Data does not reflect claims of teacher unrest

Terry Stoops Contributing columnist

February 11, 2014

We have heard it time and time again. Teachers are demoralized, depressed, and dissatisfied. If lawmakers do not do something fast, then thousands of teachers will leave the state or the profession.

A January 2014 report by the Center for American Progress, a liberal think tank based in Washington, D.C., tells a different story. CAP researchers Ulrich Boser and Robert Hanna contend that the conventional wisdom is wrong. “In fact, teachers are far more autonomous — and far more satisfied — than most people believe,” they write.

Boser and Hanna examined the 2011-12 Schools and Staffing Survey to assess educational autonomy in the teacher work force. Every four years, the National Center for Education Statistics distributes Schools and Staffing Survey questionnaires to collect working conditions data from public elementary and secondary school personnel nationwide.

Nationally, teachers who responded to the survey report that they have a great deal of control over classroom curriculum, instruction, assessment, and management. North Carolina respondents agreed.

For example, 48 percent of North Carolina’s surveyed teachers say that they have “moderate” or a “great deal” of control over the selection of textbooks and instructional materials. Nearly 56 percent of teachers agreed that they have significant control over selecting content, topics, and skills to be taught. A whopping 90 percent of our state’s respondents stated that they had the freedom to select teaching techniques in their classroom. Similarly, over 92 percent of teachers reported that they controlled a significant amount of student evaluation and grading.

To gauge levels of satisfaction with the teaching profession, Boser and Hanna cited three separate teacher surveys. In a survey published this year by Scholastic and the Bill & Melinda Gates Foundation, nine out of 10 teachers reported that they were “satisfied” or “very satisfied” with teaching. The 2012 MetLife Survey of the American Teacher found that a slightly smaller percentage, 82 percent, were satisfied with their chosen profession.

K-12 teachers also had the second-highest score on the 2013 Gallup-Healthways Well-Being Index. According to Gallup, “The nation’s teachers score higher than almost all occupational groups on life evaluations plus four of the other five areas of well-being — including emotional health, healthy behaviors, basic access, and physical health.”

While none of the above surveys provides state-level data, North Carolina and a handful of other states separately track teacher working conditions. The New Teacher Center administers the North Carolina Teacher Working Conditions Survey every two years. In 2012, 86 percent of the state’s teachers completed the survey.

The vast majority of respondents were very satisfied with various aspects of their working conditions. Teachers overwhelmingly agreed that they enjoy considerable support from the community and school administrators. Additionally, they were very satisfied with leadership opportunities, professional development, and instructional support offered by their school and district.

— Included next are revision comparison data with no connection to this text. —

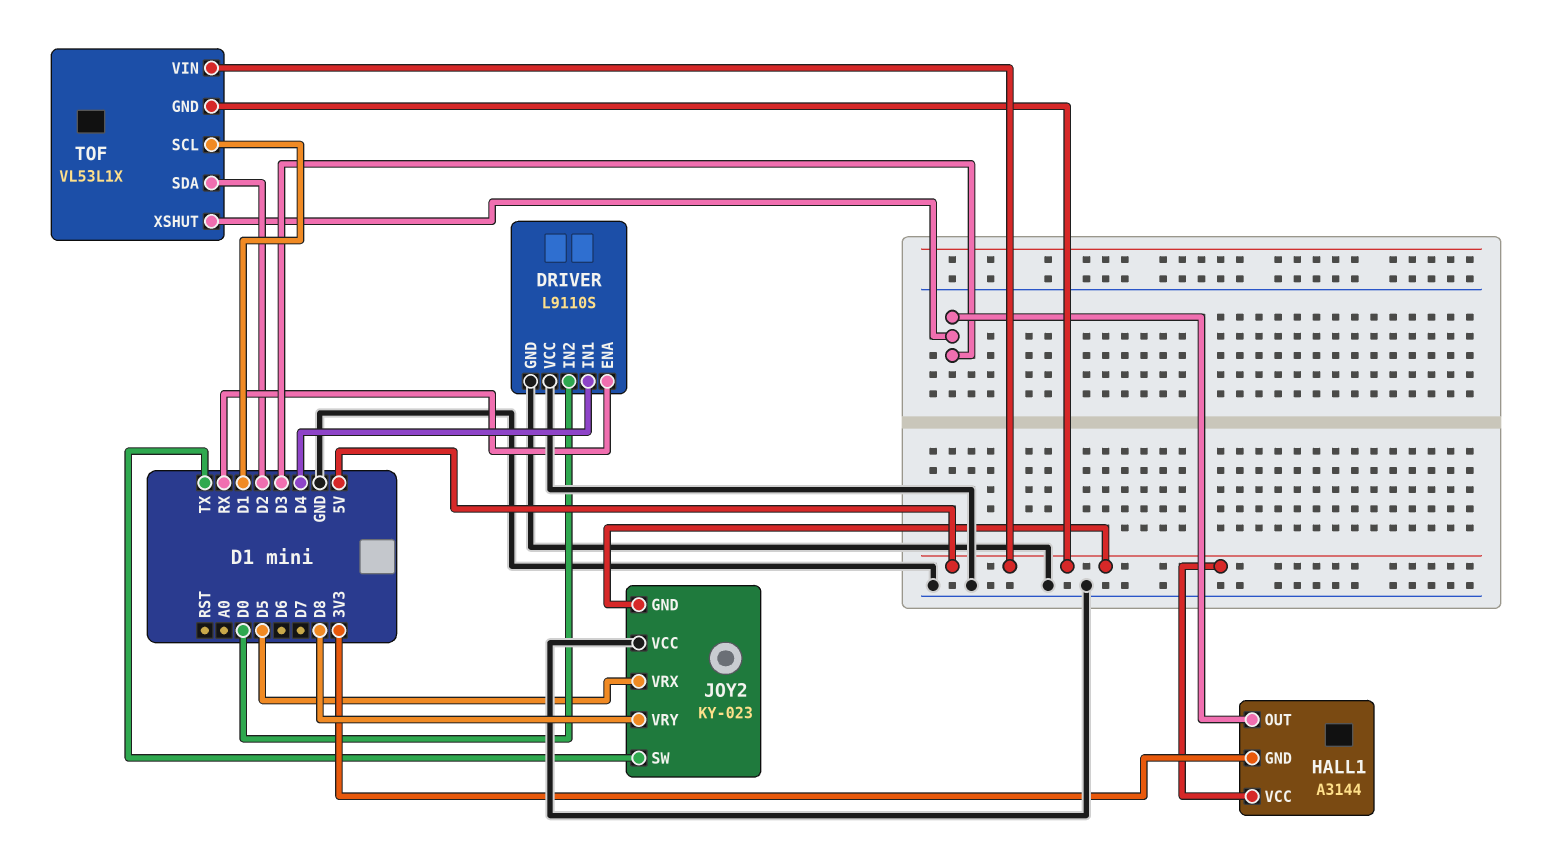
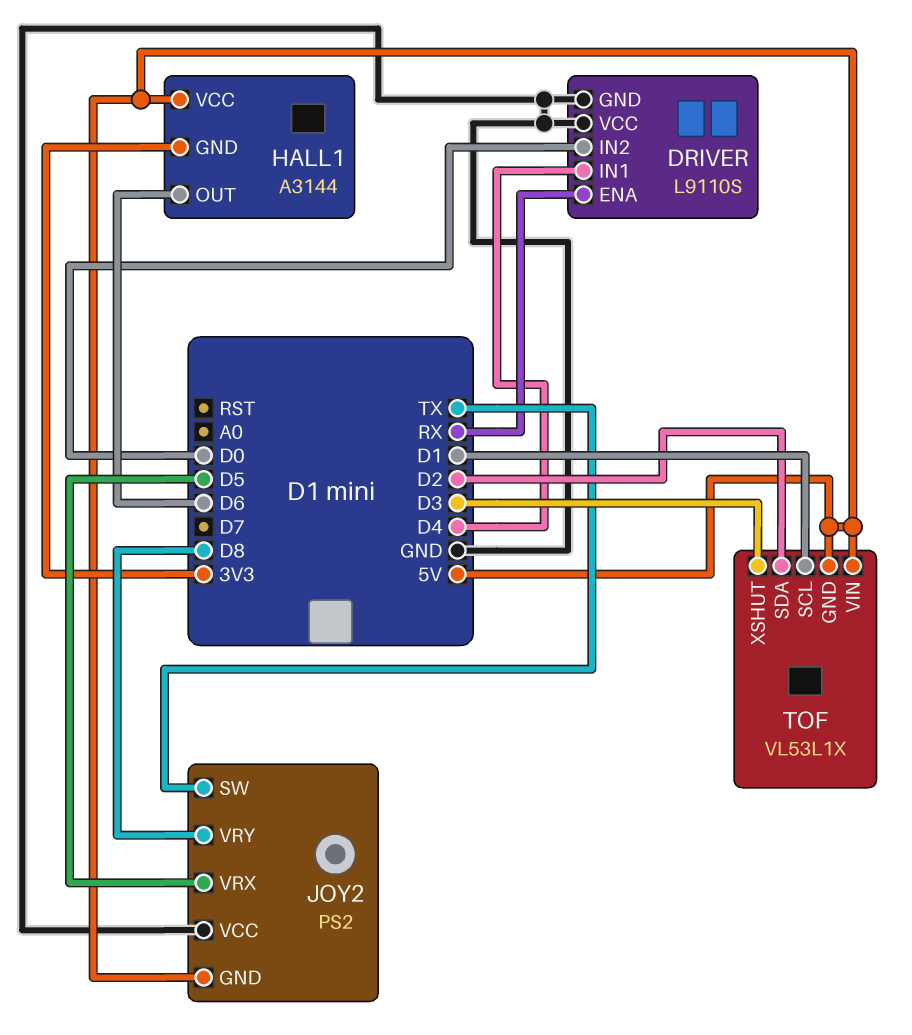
HALL1 pin OUT: D3 -> D6
JOY2: KY-023 -> PS2

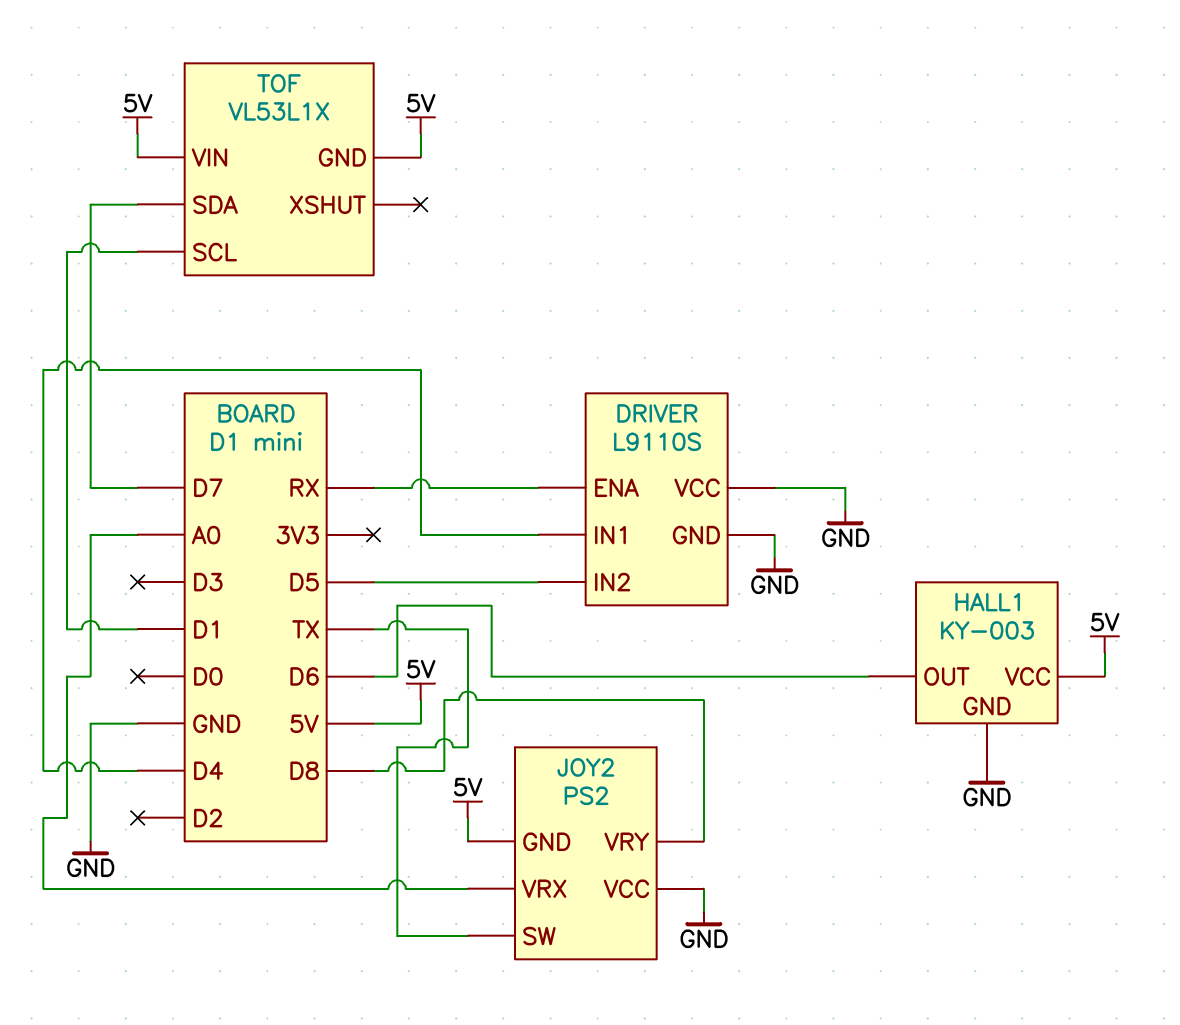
DRIVER pin IN2: D0 -> D5
HALL1: A3144 -> KY-003
HALL1 pin GND: 3V3 -> GND
JOY2 pin VRX: D5 -> A0
TOF pin SDA: D2 -> D7
TOF pin XSHUT: D3 -> none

If the Teacher Working Conditions Survey is any indication, North Carolina’s teachers are content. That is not to say that our state’s teachers are deliriously happy or that teachers’ responses will not change. Teachers have legitimate concerns about compensation, Common Core state standards, and systemic reforms initiated by the N.C. General Assembly.

I suspect that legislators plan to address these and many other concerns in the upcoming session. But teachers do themselves a disservice by allowing public school advocacy groups and the media to depict the North Carolina teaching work force as an angry mob. The angry mob narrative is consistent with the political goals of the Left, but it is not an accurate representation of what teachers themselves have said about their chosen profession.

Terry Stoops is director of research and education studies at the John Locke Foundation.